Saved entries
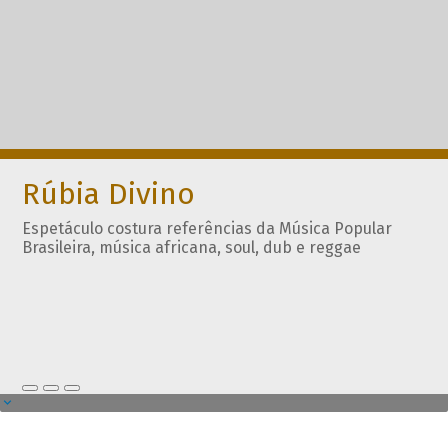
Rúbia Divino
Espetáculo costura referências da Música Popular
Brasileira, música africana, soul, dub e reggae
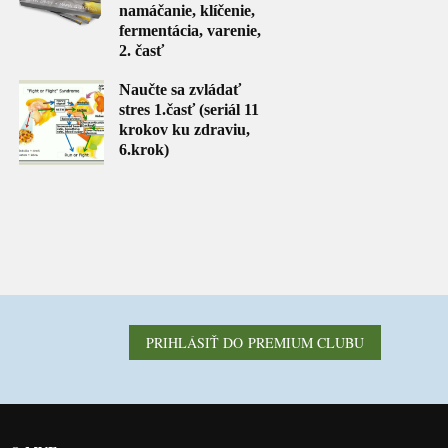
namáčanie, klíčenie,
fermentácia, varenie,
2. časť
Naučte sa zvládať
stres 1.časť (seriál 11
krokov ku zdraviu,
6.krok)
PRIHLÁSIŤ DO PREMIUM CLUBU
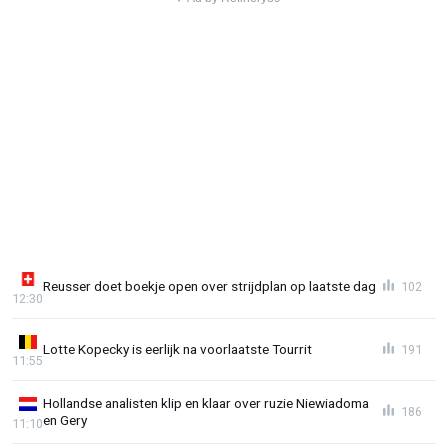
Reusser doet boekje open over strijdplan op laatste dag
102
12:30
Lotte Kopecky is eerlijk na voorlaatste Tourrit
191
11:55
Hollandse analisten klip en klaar over ruzie Niewiadoma
186
en Gery
11:10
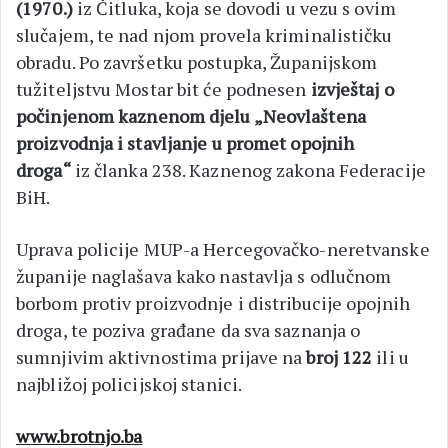
(1970.)
iz Čitluka, koja se dovodi u vezu s ovim
slučajem, te nad njom provela kriminalističku
obradu. Po završetku postupka, Županijskom
tužiteljstvu Mostar bit će podnesen
izvještaj o
počinjenom kaznenom djelu „Neovlaštena
proizvodnja i stavljanje u promet opojnih
droga“
iz članka 238. Kaznenog zakona Federacije
BiH.
Uprava policije MUP-a Hercegovačko-neretvanske
županije naglašava kako nastavlja s odlučnom
borbom protiv proizvodnje i distribucije opojnih
droga, te poziva građane da sva saznanja o
sumnjivim aktivnostima prijave na
broj 122
ili u
najbližoj policijskoj stanici.
www.brotnjo.ba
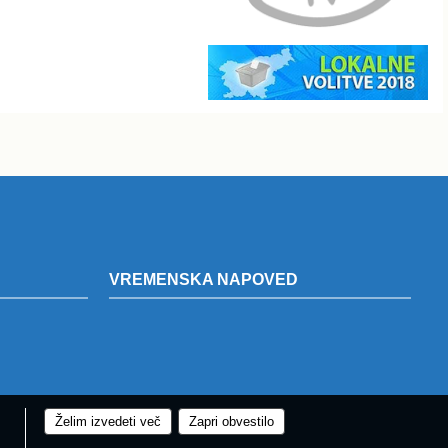
VREMENSKA NAPOVED
Želim izvedeti več
Zapri obvestilo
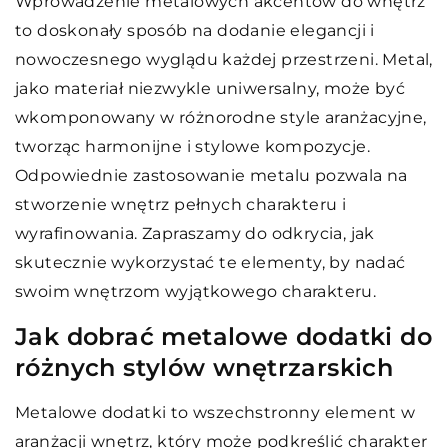
Wprowadzenie metalowych akcentów do wnętrz
to doskonały sposób na dodanie elegancji i
nowoczesnego wyglądu każdej przestrzeni. Metal,
jako materiał niezwykle uniwersalny, może być
wkomponowany w różnorodne style aranżacyjne,
tworząc harmonijne i stylowe kompozycje.
Odpowiednie zastosowanie metalu pozwala na
stworzenie wnętrz pełnych charakteru i
wyrafinowania. Zapraszamy do odkrycia, jak
skutecznie wykorzystać te elementy, by nadać
swoim wnętrzom wyjątkowego charakteru.
Jak dobrać metalowe dodatki do
różnych stylów wnętrzarskich
Metalowe dodatki to wszechstronny element w
aranżacji wnętrz, który może podkreślić charakter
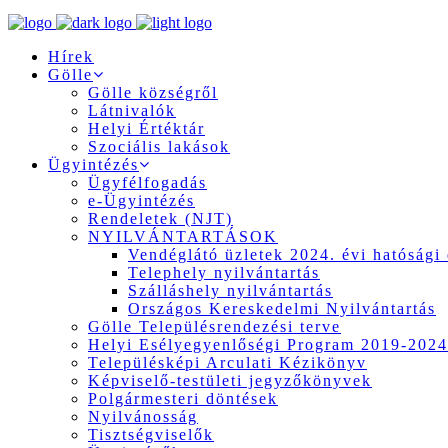
Hírek
Gölle
Gölle községről
Látnivalók
Helyi Értéktár
Szociális lakások
Ügyintézés
Ügyfélfogadás
e-Ügyintézés
Rendeletek (NJT)
NYILVÁNTARTÁSOK
Vendéglátó üzletek 2024. évi hatósági 
Telephely nyilvántartás
Szálláshely nyilvántartás
Országos Kereskedelmi Nyilvántartás
Gölle Településrendezési terve
Helyi Esélyegyenlőségi Program 2019-2024
Településképi Arculati Kézikönyv
Képviselő-testületi jegyzőkönyvek
Polgármesteri döntések
Nyilvánosság
Tisztségviselők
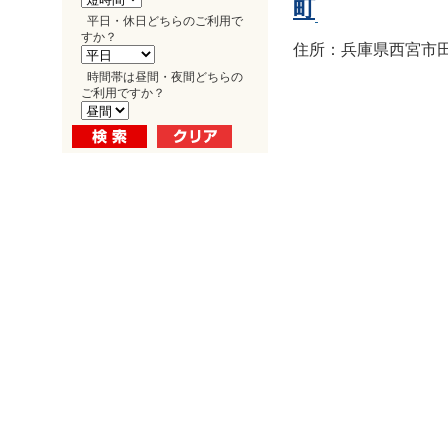
町
平日・休日どちらのご利用で
すか？
住所：兵庫県西宮市田
時間帯は昼間・夜間どちらの
ご利用ですか？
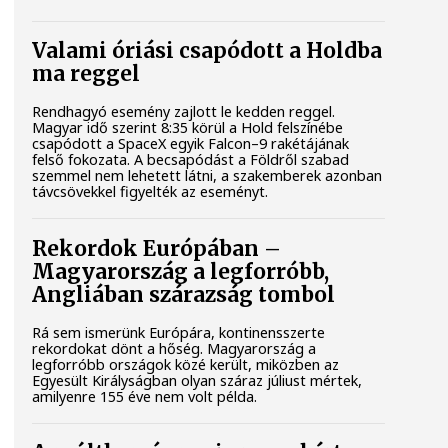
Valami óriási csapódott a Holdba
ma reggel
Rendhagyó esemény zajlott le kedden reggel.
Magyar idő szerint 8:35 körül a Hold felszínébe
csapódott a SpaceX egyik Falcon–9 rakétájának
felső fokozata. A becsapódást a Földről szabad
szemmel nem lehetett látni, a szakemberek azonban
távcsövekkel figyelték az eseményt.
Rekordok Európában –
Magyarország a legforróbb,
Angliában szárazság tombol
Rá sem ismerünk Európára, kontinensszerte
rekordokat dönt a hőség. Magyarország a
legforróbb országok közé került, miközben az
Egyesült Királyságban olyan száraz júliust mértek,
amilyenre 155 éve nem volt példa.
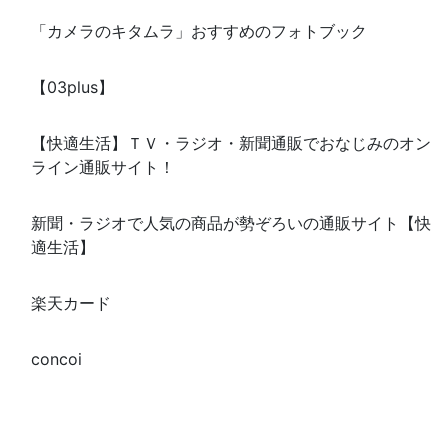
「カメラのキタムラ」おすすめのフォトブック
【03plus】
【快適生活】ＴＶ・ラジオ・新聞通販でおなじみのオン
ライン通販サイト！
新聞・ラジオで人気の商品が勢ぞろいの通販サイト【快
適生活】
楽天カード
concoi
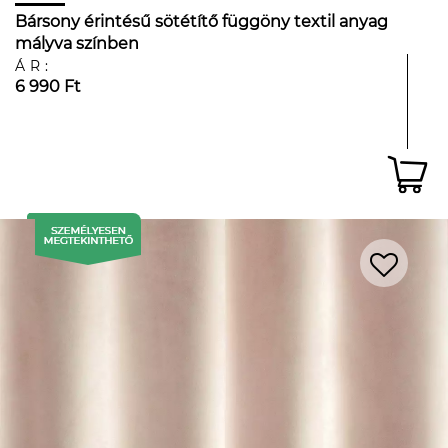
Bársony érintésű sötétítő függöny textil anyag
mályva színben
ÁR:
6 990 Ft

- _Work instructions_
Check every line of the records above for the string "csapódott". Copy those that hold it.

- _Worked solution_
Valami óriási csapódott a Holdba
csapódott a SpaceX egyik Falcon–9 rakétájának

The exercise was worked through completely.